O’Brien said, under the current process, the committee structure is “more or less the only way” to get a policy proposal taken up unless residents initiate a referendum.


“We heard from recent Portland mayors that they run on a platform and then they get elected and if the council doesn’t take up any of the issues they ran on, what do they do with those issues?” he said. “We’ve just enumerated a number of ways by which the mayor, individual citizens and councilors can raise up policy proposals at the City Council by right.”

Sheikh-Yousef’s proposal also says councilors and the mayor have the ability to submit policy proposals to the council but includes additional policy-related changes for the mayor. The mayor would no longer be a member of the council and would no longer vote on council issues, but would have the power to sign into law or veto all legislation approved by the council.

Sheikh-Yousef’s proposal also would have the mayor, as opposed to the city manager, develop the budget for council consideration and would have the mayor work with the school district on development of a school budget, which would no longer need council approval.

The committee proposal says the mayor would have a “prominent role” in development of the budget with access to department heads and staff, but O’Brien said they’ve tried to avoid weighing the position down with any language that ties the mayor to having to handle the minutiae of budgeting when that could be done by staff. “Right now the charter says the city manager will prepare a budget in consultation with the mayor; we want to flip that emphasis,” he said.
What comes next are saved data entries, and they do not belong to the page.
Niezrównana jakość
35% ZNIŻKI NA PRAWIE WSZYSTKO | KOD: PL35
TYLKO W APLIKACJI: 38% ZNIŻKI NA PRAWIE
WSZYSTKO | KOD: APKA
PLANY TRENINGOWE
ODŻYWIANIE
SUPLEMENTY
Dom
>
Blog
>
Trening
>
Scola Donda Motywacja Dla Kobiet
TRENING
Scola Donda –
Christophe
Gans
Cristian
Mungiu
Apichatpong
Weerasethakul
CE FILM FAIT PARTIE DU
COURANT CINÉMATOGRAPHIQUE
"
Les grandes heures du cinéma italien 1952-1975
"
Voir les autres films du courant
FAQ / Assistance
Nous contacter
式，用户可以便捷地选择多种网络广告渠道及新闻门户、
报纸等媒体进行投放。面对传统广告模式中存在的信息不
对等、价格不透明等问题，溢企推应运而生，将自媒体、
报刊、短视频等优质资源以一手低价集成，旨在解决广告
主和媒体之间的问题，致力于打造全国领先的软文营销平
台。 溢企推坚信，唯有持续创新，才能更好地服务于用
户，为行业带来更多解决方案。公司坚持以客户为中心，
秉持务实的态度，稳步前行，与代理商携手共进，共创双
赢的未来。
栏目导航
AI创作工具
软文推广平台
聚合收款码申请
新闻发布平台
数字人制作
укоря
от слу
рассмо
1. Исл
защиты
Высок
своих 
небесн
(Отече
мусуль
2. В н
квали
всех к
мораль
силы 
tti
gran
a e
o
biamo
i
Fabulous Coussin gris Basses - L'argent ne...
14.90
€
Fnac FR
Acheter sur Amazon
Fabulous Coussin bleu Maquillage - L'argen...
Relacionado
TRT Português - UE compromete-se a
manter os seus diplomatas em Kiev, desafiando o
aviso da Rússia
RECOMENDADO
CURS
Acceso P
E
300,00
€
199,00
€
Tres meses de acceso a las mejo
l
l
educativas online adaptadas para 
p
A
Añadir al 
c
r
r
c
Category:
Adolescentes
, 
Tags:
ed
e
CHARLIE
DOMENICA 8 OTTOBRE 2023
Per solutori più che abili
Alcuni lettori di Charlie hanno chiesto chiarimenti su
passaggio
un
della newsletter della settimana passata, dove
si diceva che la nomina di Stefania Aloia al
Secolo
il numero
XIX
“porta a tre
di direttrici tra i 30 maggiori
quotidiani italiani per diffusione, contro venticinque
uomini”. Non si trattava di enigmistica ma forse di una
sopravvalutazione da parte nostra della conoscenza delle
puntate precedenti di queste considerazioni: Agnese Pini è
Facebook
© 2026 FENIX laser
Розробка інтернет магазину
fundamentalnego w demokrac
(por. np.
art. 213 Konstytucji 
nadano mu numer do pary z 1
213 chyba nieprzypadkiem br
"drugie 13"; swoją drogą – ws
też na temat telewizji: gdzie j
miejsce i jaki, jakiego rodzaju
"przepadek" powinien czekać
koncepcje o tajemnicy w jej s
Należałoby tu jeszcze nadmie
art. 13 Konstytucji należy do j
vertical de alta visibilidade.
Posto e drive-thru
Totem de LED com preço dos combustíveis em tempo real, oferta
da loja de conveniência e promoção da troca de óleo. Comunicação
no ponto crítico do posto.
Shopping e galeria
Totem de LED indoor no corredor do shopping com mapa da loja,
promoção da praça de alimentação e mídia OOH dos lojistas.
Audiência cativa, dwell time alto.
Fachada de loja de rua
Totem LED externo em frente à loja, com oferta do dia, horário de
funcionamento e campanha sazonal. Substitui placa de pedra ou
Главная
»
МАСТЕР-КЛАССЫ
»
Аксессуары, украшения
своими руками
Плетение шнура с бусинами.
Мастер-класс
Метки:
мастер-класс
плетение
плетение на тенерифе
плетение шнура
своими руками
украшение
There is some overlap in the proposals. The committee proposal calls for adding a new “chief of staff” position that would coordinate council staffing needs and requests for direct access to staff, fulfill public records requests and notice meetings. That’s similar to Sheikh-Yousef’s proposal for a new public advocate position, O’Brien said, although the public advocate would be elected while the chief of staff would be appointed.

Sheikh-Yousef’s proposal says the changes would be revenue-neutral and would save the city about $200,000 by eliminating the city manager position and pulling the salary for the proposed city administrator from the chief of staff position in the city manager’s office. The public advocate’s salary would be covered by shifting funds from the deputy city manager’s salary.


The committee proposal does not have an estimated cost. O’Brien said it is unknown whether the chief of staff salary would have a fiscal impact since it’s possible the position could result in a reallocating of duties, and thus savings in other areas.

The leadership model proposals are among a handful of proposed revisions to the charter the commission will take up Wednesday. Also on the agenda are proposals for a clean elections program, which would provide public campaign funds to qualified candidates for municipal office; a police oversight board; and a policy governing communications between city staff and elected officials.

The commission is not requiring committees to provide fiscal notes or cost estimates with their proposals, although the elections committee voluntarily included a cost estimate for its clean elections proposal. That initiative is expected to cost about $290,000 per year and includes one additional staff member in the city clerk’s office as well as the funds for running the program itself.

Marpheen Chann, chair of the elections committee, said the proposal has a clear price tag that was easy to ascertain, while that is not the case for everything the commission will look at. “If other chairs and commissioners want to do the number crunching to give an idea to the council what this would cost, that’s good, but ultimately it will be the job of the council and mayor when we give them our report to figure out how this fits in the budget,” he said.